When The Fella and I got married last year, compiling a guest list --- though a very happy task --- was also a reminder of how many people have vanished from my life, one way or another. Of course, deciding whether to invite old friends also proved to be a pretty solid measurement of my remaining feeling for them: would they care? would they feel obligated to attend, but little joy? what is the residual essence of our friendship?

And I also know that new friends pop up in unexpected places. If we count the faceless ether creatures I know only online, I've made dozens of new friends in the last few years. A few of those have also blossomed into face-to-face friendships. (I don't think face-to-face friendships are more "real" than online friendships, but it adds another dimension.) Only some of the people I know online are real friends, just as only some of the people I know face-to-face are real friends: people who have celebrated my joys and supported me in grief and who share their joy and grief with me and let me stand by them, who make me happy and thoughtful and angry and cheerful, and whose jokes make me snorf milk out my nose.

And I want to thank you for posting this. In between paragraphs, I shot off an email to an old friend I almost never get to see... and got an immediate answer saying that she'd love to come visit, and sharing some amazingly good news. I'm all teary-eyed over her happiness, and I might not have contacted her without that little nudge.
posted by Elsa 23 June | 15:27
Thanks for such thoughtful comments! It's good to know I'm not alone in this. It's not like I'm leaving my old friends alone, but I have to admit I feel a twinge of guilt at going out to meet new people instead of inviting my existing friends over.
posted by punch 23 June | 19:48
Wow what thoughtful comments Miko and Elsa!

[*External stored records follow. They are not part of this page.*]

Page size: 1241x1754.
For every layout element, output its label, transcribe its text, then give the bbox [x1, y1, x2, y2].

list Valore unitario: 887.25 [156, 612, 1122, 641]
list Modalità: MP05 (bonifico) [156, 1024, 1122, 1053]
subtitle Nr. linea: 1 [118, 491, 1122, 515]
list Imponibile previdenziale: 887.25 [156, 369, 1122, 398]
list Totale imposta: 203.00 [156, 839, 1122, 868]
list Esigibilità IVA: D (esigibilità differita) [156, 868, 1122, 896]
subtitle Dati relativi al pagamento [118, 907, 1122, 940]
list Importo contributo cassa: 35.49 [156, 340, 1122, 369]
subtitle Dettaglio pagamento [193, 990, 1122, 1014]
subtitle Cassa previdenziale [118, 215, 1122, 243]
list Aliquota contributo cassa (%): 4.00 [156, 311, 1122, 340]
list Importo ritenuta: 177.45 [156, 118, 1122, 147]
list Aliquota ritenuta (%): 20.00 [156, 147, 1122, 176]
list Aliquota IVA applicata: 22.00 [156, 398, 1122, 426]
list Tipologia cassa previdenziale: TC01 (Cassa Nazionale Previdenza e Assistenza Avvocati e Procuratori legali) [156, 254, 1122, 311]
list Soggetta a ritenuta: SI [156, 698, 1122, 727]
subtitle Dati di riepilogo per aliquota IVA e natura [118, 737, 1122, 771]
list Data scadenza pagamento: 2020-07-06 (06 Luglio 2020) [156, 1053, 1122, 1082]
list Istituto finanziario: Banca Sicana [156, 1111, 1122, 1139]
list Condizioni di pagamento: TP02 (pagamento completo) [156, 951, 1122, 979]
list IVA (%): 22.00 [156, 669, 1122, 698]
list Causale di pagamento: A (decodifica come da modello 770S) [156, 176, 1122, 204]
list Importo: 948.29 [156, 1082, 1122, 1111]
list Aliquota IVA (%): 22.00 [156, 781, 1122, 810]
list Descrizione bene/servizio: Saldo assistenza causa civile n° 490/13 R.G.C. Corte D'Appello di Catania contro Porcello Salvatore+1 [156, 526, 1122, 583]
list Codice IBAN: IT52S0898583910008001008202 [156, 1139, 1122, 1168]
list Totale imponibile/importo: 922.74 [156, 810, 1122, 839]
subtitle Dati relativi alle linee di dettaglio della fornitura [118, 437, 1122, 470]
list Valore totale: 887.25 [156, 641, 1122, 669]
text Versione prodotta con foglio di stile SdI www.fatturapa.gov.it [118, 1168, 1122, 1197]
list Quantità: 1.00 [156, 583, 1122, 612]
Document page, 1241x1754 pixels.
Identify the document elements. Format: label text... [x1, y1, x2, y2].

I came to chirp in that for friends who have new babies things change very quickly so while there may be a quiet time in your relationship with them all too soon down the track kids go to school and your friends are more available again. So don't write them off totally - just put them in a different basket for a while. Also arents are still desperate to speak in full sentences so creative outings involving large outdoor roaming areas are good to go to.